Meta de plano de descarbonização divide montadoras
Montadoras fizeram chegar ao governo preocupações com os rumos do Mover, programa federal de descarbonização da indústria automobilística. O principal receio é que as metas de redução de emissões, que ainda serão anunciadas, possam ser cumpridas quase que exclusivamente com veículos movidos a etanol, ou seja, sem a necessidade de grandes investimentos na produção de modelos híbridos e elétricos. Na visão dessas empresas, isso prejudicaria aquelas que já estão mobilizando investimentos em eletrificação das frotas.
Nos bastidores, a versão de algumas fabricantes é de que metas mais “brandas” poderiam beneficiar a Stellantis, gigante do setor que controla marcas como Fiat (líder no mercado nacional), Jeep, Peugeot e Citroën, entre outras. Executivos da empresa já declararam publicamente a preferência pelos modelos movidos a etanol e sinalizaram que a produção de carros elétricos no Brasil não está entre as prioridades.
Um decreto com as metas de redução de emissões para os próximos anos será publicado em breve, segundo o Ministério do Desenvolvimento, Indústria e Comércio Exterior (MDIC), principal responsável pelo programa. Pelas regras do Mover, as montadoras que poluírem menos terão desconto no Imposto sobre Produtos Industrializados, o chamado “IPI Verde”. Estão previstos R$ 19 bilhões em incentivos fiscais entre 2024 e 2028.
A forma pela qual o decreto está sendo desenhado é alvo de críticas dentro e fora do governo. Ricardo Abreu, da RSA Consultoria, afirma que as metas deveriam ser elaboradas com maior transparência e com mais participação de empresas e universidades. No governo, ministérios que teriam ficado de fora das discussões, como Meio Ambiente (MMA) e Minas e Energia (MME), também estão insatisfeitos.
Segundo o Mdic, o decreto interministerial será assinado em conjunto com as pastas da Fazenda e da Ciência e Tecnologia, com participação do MME e da Casa Civil nas discussões. O MME, contudo, nega que tenha participado dos debates sobre as metas. Questionado, o Mdic reafirmou que aquela pasta contribuiu.
“Quando a gente olha as primeiras propostas vindas do governo, elas são positivas. Mas nas curvas [de emissões] e no detalhe, de fato existe uma pressão para uma curva mais baixa”, disse ao Valor o executivo de uma montadora que preferiu não ter o nome publicado. “Nós defendemos uma métrica justa, na qual se possa viabilizar o etanol e a eletrificação”, completou ele.
Abreu explicou que metas de emissões mais brandas podem permitir um investimento menor em eletrificação, com prioridade para o aumento da eficiência de motores flex movidos a etanol. Um cenário como esse pode representar um entrave para a modernização da indústria automotiva nacional, que deixaria de se atualizar com uma tecnologia que será cada vez mais presente no mercado global.

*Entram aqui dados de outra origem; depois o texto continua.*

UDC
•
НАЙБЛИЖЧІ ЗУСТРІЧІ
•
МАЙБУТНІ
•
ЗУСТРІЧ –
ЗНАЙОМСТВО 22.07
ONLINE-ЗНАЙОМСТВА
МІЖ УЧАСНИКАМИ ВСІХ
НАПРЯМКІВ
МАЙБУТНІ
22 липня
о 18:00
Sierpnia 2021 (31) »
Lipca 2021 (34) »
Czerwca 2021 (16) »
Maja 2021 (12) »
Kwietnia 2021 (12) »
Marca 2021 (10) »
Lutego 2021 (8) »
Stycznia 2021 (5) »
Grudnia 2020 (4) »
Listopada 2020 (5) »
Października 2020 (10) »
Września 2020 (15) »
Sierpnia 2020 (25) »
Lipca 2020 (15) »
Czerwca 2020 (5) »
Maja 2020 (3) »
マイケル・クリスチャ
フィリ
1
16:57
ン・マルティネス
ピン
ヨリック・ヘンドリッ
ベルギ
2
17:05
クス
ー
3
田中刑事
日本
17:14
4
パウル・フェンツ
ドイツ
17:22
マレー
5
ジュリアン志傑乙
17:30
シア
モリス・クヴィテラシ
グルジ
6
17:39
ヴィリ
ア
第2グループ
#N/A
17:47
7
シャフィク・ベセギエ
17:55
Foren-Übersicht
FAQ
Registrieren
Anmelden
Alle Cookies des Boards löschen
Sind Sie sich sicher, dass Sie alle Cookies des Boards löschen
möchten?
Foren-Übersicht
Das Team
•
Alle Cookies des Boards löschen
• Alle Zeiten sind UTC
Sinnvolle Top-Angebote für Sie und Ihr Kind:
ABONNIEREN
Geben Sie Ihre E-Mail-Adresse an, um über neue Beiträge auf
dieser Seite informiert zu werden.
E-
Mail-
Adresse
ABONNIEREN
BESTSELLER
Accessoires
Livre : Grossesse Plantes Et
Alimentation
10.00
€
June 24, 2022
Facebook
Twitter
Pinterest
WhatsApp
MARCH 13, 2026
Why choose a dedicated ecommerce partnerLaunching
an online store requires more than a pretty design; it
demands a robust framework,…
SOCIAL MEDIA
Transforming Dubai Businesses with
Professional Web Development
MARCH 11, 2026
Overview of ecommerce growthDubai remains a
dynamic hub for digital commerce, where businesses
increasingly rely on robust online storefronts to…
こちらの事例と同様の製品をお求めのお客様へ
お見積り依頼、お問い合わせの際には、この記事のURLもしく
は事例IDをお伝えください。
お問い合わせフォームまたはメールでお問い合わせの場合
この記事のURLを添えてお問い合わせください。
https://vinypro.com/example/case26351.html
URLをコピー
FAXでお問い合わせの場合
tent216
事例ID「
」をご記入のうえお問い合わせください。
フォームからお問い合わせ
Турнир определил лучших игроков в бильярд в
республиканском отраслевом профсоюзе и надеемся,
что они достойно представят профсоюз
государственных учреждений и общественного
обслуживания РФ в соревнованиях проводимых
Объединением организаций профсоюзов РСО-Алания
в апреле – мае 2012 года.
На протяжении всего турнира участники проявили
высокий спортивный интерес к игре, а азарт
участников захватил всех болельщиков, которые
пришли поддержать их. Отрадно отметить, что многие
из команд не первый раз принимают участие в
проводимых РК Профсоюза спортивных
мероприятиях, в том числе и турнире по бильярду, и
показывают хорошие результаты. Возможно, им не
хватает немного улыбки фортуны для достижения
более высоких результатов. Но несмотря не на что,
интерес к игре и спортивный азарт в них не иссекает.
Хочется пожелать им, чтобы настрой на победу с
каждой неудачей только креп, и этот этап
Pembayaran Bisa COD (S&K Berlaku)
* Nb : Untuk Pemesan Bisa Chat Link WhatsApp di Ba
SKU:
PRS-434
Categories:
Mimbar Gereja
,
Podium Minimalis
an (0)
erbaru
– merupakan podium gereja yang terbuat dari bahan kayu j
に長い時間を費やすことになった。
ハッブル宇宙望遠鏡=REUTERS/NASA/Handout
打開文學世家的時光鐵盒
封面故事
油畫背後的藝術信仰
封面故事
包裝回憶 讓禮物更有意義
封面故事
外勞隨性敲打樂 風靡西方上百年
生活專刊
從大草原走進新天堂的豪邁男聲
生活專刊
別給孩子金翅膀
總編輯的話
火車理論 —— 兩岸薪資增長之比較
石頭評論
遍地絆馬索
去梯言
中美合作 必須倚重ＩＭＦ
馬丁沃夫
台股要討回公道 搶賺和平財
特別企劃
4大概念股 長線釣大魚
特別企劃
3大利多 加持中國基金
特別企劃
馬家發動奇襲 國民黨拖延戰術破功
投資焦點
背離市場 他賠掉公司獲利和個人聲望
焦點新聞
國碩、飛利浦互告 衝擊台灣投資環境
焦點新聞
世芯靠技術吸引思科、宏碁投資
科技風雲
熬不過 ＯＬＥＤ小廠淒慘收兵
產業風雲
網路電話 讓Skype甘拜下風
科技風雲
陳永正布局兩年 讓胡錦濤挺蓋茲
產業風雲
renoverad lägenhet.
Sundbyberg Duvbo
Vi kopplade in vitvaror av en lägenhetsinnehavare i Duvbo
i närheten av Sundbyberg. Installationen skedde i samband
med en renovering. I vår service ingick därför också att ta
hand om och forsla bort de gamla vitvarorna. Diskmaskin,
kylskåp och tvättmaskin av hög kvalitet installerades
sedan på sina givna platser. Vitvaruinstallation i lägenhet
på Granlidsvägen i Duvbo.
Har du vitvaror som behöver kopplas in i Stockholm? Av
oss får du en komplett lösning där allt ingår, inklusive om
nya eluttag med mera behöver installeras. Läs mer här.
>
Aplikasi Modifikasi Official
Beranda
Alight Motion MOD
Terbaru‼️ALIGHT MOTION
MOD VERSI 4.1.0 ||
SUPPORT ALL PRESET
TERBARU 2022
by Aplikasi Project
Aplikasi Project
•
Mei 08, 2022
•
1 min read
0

Metas excessivamente rigorosas, por outro lado, demandariam uma oferta bem maior de carros 100% elétricos, o que esbarra na capacidade do mercado nacional, tanto em termos de custos de produção como de infraestrutura para abastecimento desses veículos. Este cenário é defendido nos bastidores pelas fabricantes chinesas, que vêm reduzindo substancialmente os preços dos carros elétricos.
“Se deixar [a meta] muito frouxa, não tem o desafio tecnológico. Se deixar muito apertada, inviabiliza a indústria nacional. E tem ainda a questão ambiental. Todas as montadoras que estão aqui no Brasil estão no exterior. A decisão de investir ou não é mercadológica, não tecnológica”, explicou o consultor.
Questionado sobre o direcionamento das metas de emissões, o Mdic informou apenas que “todos os veículos novos comercializados no Brasil terão de atender aos requisitos mínimos obrigatórios, independentemente da tecnologia de propulsão”.
Em entrevista ao Valor, um ano atrás, o presidente mundial da Stellantis, Carlos Tavares, elegeu o etanol e o carro flex como a melhor solução para o Brasil. “Agora, a sociedade precisa, o cidadão precisa [do elétrico]? Minha avaliação honesta é que não, não precisam porque vocês têm uma solução muito boa para o planeta”, afirmou sobre o etanol.
A Stellantis informou que segue articulando parcerias para acelerar o desenvolvimento das novas soluções de motopropulsão e de descarbonização da mobilidade. Reforçou, ainda, o objetivo de descarbonizar suas operações até 2038, com redução das emissões pela metade já em 2030. Segundo a empresa, 55% da descarbonização planejada virá da cadeia de produção, enquanto 45% virão dos produtos.
“Também enxergamos o etanol como forte aliado na redução das emissões de CO2 aqui no Brasil. Sua combinação com a eletrificação pode ser uma alternativa competitiva de transição para a difusão da eletrificação a preços acessíveis”, disse a Stellantis.